Вераванна, не моргая, поочередно оглядывалась то на старика, то на меня.
— В том-то и все дело. Писатель обязан совершенно точно знать, чем и что в жизни пахнет. Для этого надо обладать хорошим обонянием, а не только носом!
Старик кинул на подоконник книгу и встал из-за стола. Он ушел, как и появился, — в сизом дымном ореоле, небрежно притворив за собой дверь. Я почтительно спросил у Верыванны, кто этот человек, и она сухо ответила, что он бывший художник. Она не пожелала объяснить мне, почему он «бывший», будучи живым. Она считала, что этот вопрос мне следовало задать лично ему, старику, и мы замолчали…

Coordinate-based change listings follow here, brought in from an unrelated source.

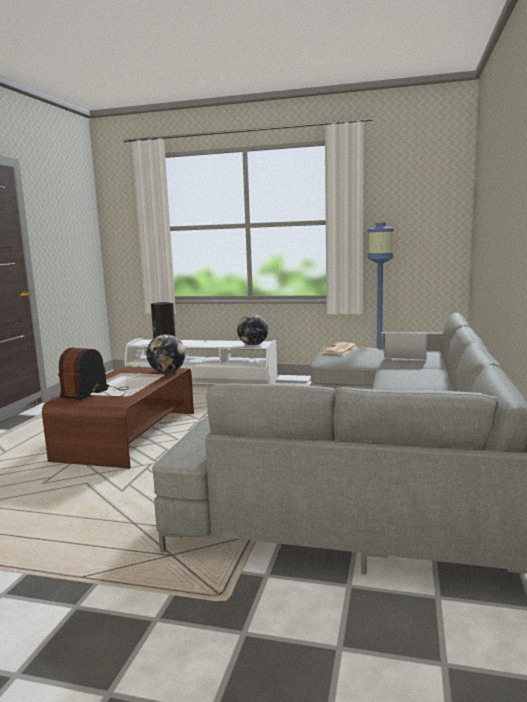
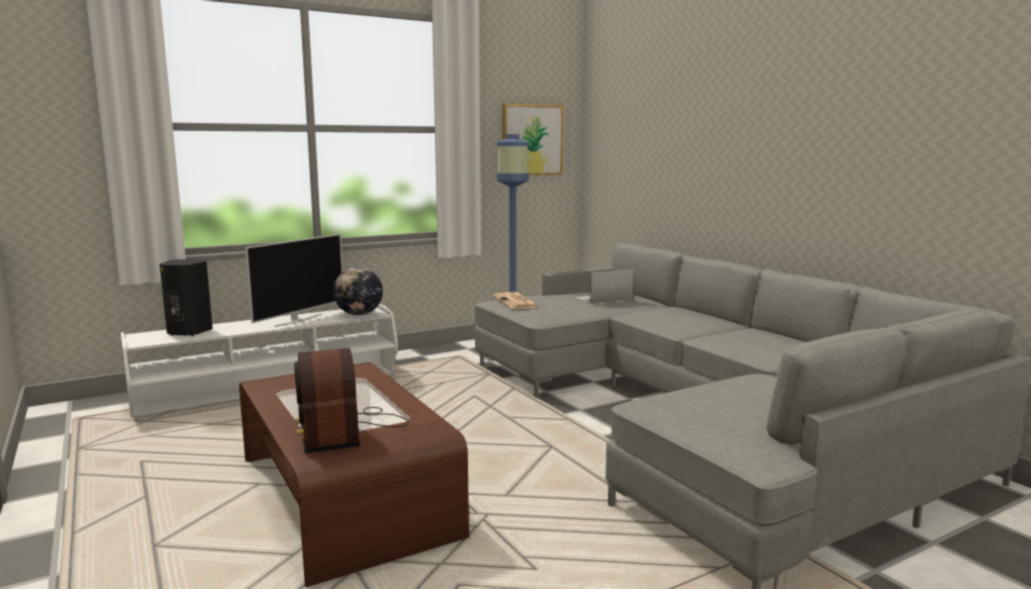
camera: 45 degrees left, 0 degrees up
globe [146,334,186,373] -> none
none -> television [245,234,343,327]
none -> picture [502,104,564,175]

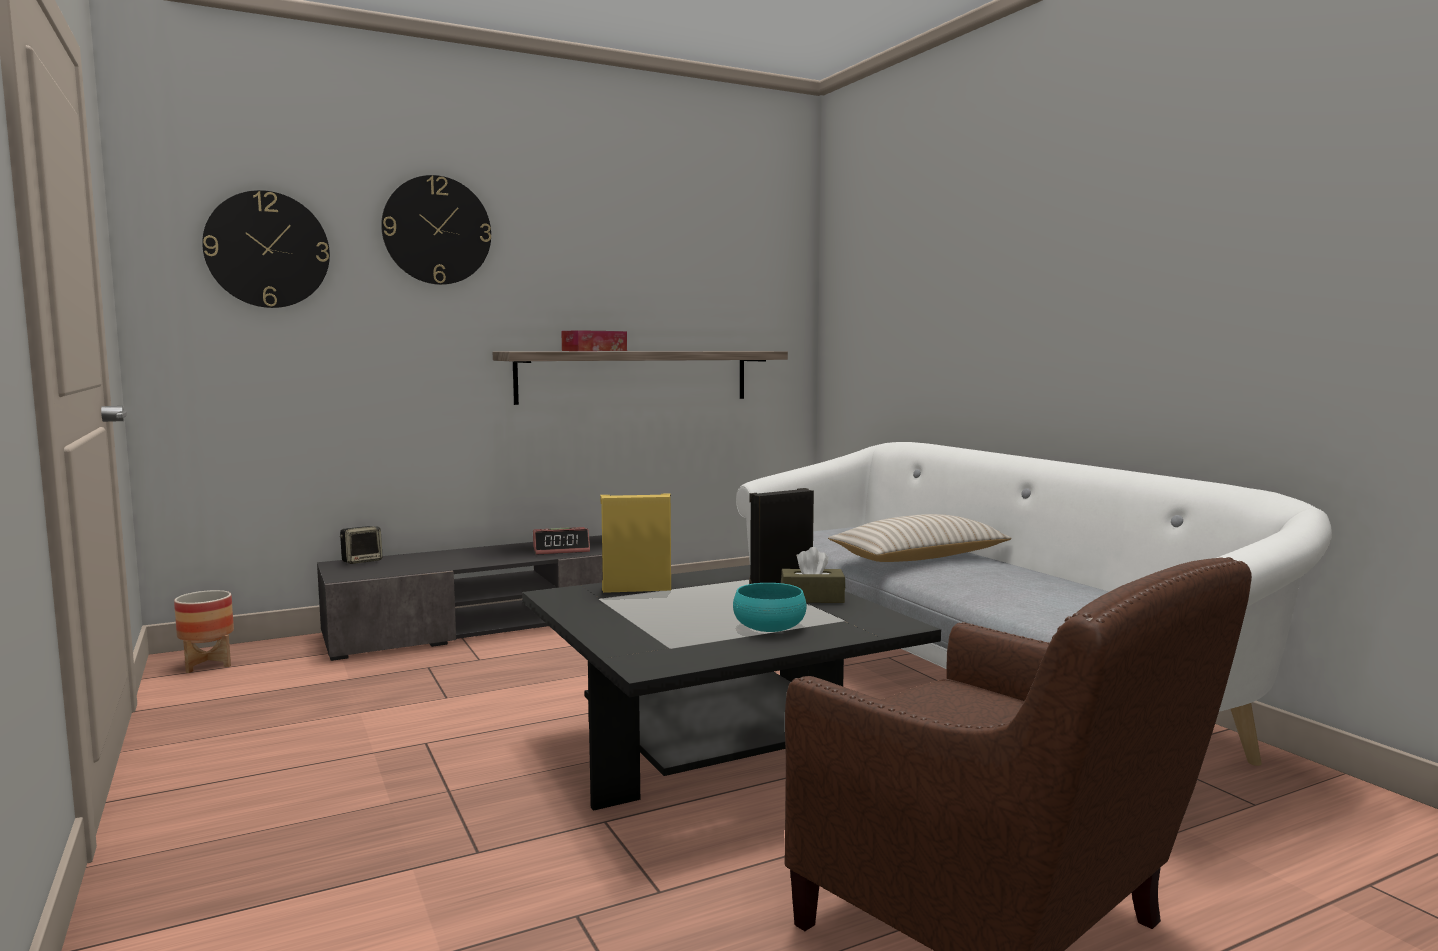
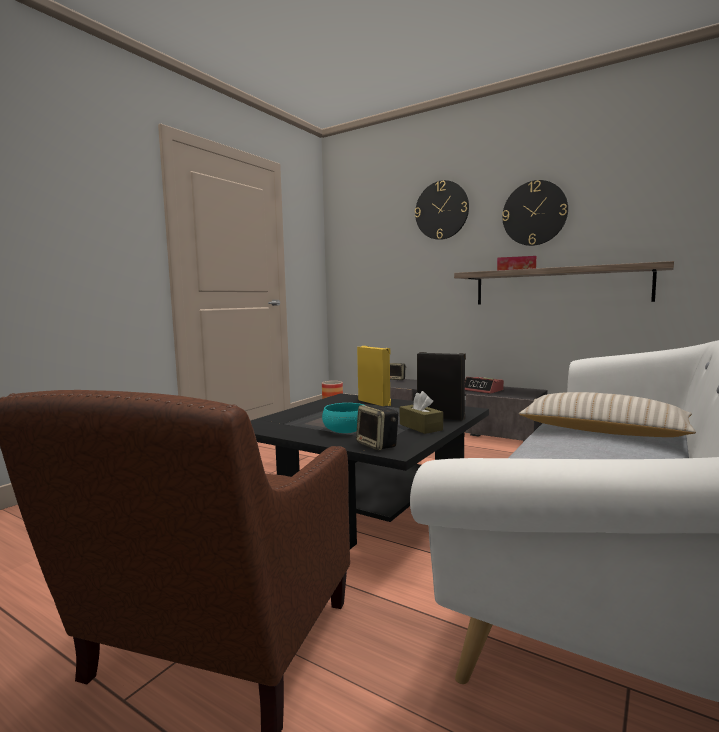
camera: 60 degrees right, 0 degrees up
wall clock [202,190,330,308] -> wall clock moved to [502,180,568,246]
none -> speaker [356,405,398,450]

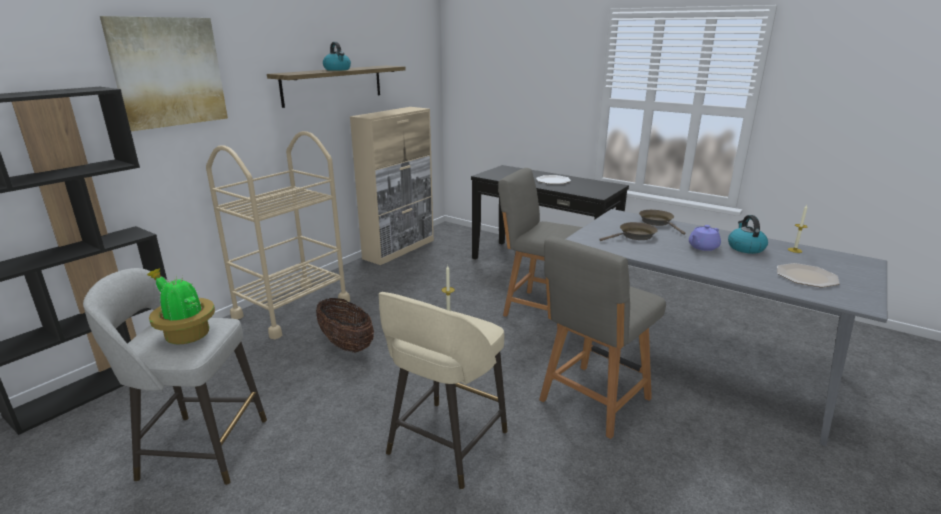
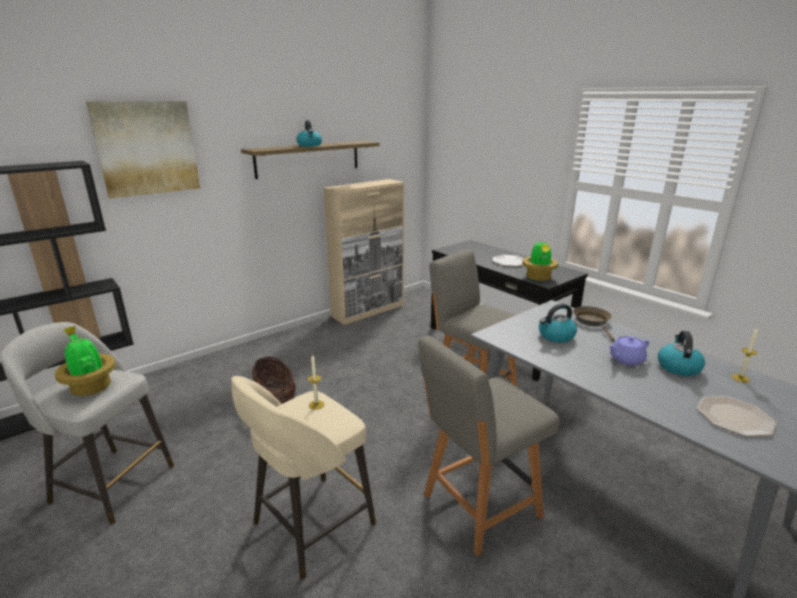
camera: 15 degrees right, 0 degrees up
beige cart [206,131,350,339] -> none
brown frying pan [599,222,658,241] -> kettle [539,304,577,343]
none -> potted plant [522,239,558,281]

В этот день, вечером, дома у меня горело тринадцать свечей. На них лучше всего было смотреть издали, из коридора, оттуда пламя свечей виделось торжественней, потому что подставки под ними притушенно мерцали тогда каким-то таинственным древним сиянием. Свет свечей вызывал тихую сожалеющую грусть и потребность в опрятности: при нем почему-то нельзя было оставить в углу комнаты щетку, а в пепельнице — окурки, и тянуло к несуетной работе по дому, и хотелось ступать неслышно для самого себя. Я переставил на новое место раскладушку — подальше от секретера, переместил радиоприемник и перевесил поближе к окну и свечкам единственную у меня картину — литографию врубелевского «Демона». Комната стала знакомо-чужой, будто я во второй раз пришел к кому-то в гости, но застал там лишь самого себя. Я сварил кофе и включил радиоприемник. По нашему «Маяку» под старинную рязанскую молодайку пела Зыкина, по «Би-Би-Си» ярились битлсы, а Варшава передавала то, что мне было нужно, — полонез Огинского, «Афинские развалины» и «Танец маленьких лебедей». Мне не приводилось бывать на Кавказе, например в Кисловодске, и я стал думать о нем, как о вознесенном на скалу давно полуразрушенном городе-замке, — розово-светлом, повитом плющом. Там не бывает закатов солнца, и люди носят белые одежды. Я перенес туда на скалу Бахчисарайский фонтан, развалины дворца хана Гирея и башню Тамары, — поэтичнее этого я ничего не помнил из книг о Кавказе, что годилось бы к перемещению. Я собирался мысленно спросить у Ирены, хорошо ли ей там сейчас, после всего, что мною проделано для Кисловодска, но музыка прекратилась, и я услышал короткие торопливые звонки в коридоре. Ко мне редко кто заходил, и то, что я тогда подумал: «А почему бы ей не послать мне телеграмму?!»— было схоже с тем ударом на мосту: моя комната озарилась для меня сияющей вспышкой, и я побежал к входной двери. Звонили, наверно, давно и веряще в то, что я дома, потому что звонки были прерывисто-множественные, как сигналы бедствия. Я распахнул дверь. За нею стояли трое — чистенький щупленький лейтенант милиции, пожилой осанистый мужчина в кожаном картузе и женщина в квадратных очках. Она спросила, «чего я не открываю», и я извинился и отступил в коридор.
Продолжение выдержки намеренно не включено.